Causes of stuttering
In light of this, some people think that stuttering is a purely psychological issue, but research carried out in the past few years has shown otherwise. If the person’s state of mind plays a role in the development, stuttering is a complex issue with multiple factors being the cause. Studies have particularly shown that in terms of family history, the risk of becoming a stutterer is higher if someone in your family before you also was. Coming away from that though, researchers have also identified various genetic mutations that encourage stuttering to develop.
But there could also be neurological causes and in truth, researchers have found significant, anatomic and functional differences in the brains of stutterers and non-stutterers. In some regions of the left hemisphere of the brain, the proportion of grey matter appears denser with less neuronal connections. However at the same time, other regions of the same hemisphere appear super-activated, in the same way as they do in the right hemisphere.

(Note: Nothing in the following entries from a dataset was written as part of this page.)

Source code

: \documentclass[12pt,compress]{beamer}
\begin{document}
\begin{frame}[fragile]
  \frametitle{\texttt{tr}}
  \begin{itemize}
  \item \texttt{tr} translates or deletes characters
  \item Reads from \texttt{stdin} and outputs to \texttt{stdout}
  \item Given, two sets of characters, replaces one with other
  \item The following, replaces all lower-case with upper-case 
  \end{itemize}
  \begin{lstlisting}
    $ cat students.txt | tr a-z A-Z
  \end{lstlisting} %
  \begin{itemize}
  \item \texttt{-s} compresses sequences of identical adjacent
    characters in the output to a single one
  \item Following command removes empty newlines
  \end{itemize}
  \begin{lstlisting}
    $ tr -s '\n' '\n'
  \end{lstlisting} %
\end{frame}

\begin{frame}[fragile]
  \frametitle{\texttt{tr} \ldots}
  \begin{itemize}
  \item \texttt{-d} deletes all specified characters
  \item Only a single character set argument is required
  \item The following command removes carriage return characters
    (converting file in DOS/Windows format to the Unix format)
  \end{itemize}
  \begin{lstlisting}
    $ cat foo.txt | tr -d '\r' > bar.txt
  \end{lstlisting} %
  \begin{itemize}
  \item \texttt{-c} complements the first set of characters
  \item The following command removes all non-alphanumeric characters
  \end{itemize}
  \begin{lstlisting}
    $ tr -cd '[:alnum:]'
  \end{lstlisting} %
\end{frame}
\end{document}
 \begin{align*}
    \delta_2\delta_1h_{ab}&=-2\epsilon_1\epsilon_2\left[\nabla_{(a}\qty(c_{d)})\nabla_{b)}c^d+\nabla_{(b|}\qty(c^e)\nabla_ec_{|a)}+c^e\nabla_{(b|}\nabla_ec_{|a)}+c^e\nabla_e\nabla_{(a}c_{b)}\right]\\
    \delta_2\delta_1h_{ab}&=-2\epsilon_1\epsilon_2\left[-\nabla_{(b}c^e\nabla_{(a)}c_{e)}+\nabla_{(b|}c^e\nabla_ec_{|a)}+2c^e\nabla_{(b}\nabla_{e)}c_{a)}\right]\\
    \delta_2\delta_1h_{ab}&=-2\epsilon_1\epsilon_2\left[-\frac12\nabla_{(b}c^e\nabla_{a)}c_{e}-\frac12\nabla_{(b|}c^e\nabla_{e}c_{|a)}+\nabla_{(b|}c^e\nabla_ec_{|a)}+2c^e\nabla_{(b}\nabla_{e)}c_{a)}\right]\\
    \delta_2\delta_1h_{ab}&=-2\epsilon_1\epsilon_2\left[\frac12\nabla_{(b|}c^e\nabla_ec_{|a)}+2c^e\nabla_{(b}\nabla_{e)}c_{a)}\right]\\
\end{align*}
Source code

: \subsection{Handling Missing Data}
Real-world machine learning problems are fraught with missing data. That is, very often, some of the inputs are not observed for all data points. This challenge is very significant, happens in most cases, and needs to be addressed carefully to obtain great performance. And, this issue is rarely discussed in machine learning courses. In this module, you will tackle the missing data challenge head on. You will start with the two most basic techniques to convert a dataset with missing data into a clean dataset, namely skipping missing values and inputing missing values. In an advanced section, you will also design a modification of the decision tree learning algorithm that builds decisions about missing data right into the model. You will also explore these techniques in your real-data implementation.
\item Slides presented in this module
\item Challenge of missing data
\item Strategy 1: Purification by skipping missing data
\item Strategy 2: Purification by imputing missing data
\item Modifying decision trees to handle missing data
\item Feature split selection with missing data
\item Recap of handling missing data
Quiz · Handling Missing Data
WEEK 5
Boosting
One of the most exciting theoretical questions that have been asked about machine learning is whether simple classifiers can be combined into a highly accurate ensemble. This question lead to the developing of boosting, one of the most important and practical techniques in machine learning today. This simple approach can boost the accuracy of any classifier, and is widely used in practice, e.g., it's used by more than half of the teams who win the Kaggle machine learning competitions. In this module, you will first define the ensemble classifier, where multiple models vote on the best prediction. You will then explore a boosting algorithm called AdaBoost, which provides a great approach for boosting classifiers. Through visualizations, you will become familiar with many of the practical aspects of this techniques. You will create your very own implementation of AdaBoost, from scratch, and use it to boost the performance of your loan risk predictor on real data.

Researchers assume that the brain would try in this way to compensate for the anomalies on the left side. However, the exact concerned mechanisms involved remain very unclear. What’s more, other environmental and psychological factors could encourage stuttering developing from childhood. Judging from one individual to another, the causes of stuttering are therefore very varied.
Treatments for stuttering
Support and managing the stutter can also vary for the stutterer depending on a number of factors, such as their age, history, the severity of their stutter etc. In regards to children, the problem can disappear if treated carefully and early on. If the stutter continues when they are an adult, it is more difficult to overcome, but it is possible for stutterers to completely overcome this disorder and manage to speak without stuttering.
In order to achieve this, there are different techniques which exist to allow the stutterer to have better control over their speech and also reduce the amount of repetitions and hesitations. The most classic technique is having sessions with a speech therapist. These can be carried out if necessary by cognitive behavioural therapy which helps the stutterer to better manage their stress and discomfort that is associated with their stutter.
The efficiency and success of these methods varies from one person to another. Furthermore, various molecules have been tested and it seems that there is no known medicinal treatment that is effective against stuttering. Some treatments can alleviate the stutter for a certain period of time but not get rid of it. There is also no operation that can be done to get rid of it either.
Stuttering: let’s talk about the issue
Stuttering is a non-visible issue but one which involves a true disability. Those who are affected can feel limited in terms of their professional life, social life and can isolate themselves. This can then lead to a truly vicious cycle and make the stutter worse.
This is why it is important for stutterers to discuss their issues and the consequences that it has had on their daily lives. In order to do this, there are a number of groups and associations that have been created throughout France such as the Association Parole-Bégaiement (Speech-stuttering association) which organises events and courses all year long.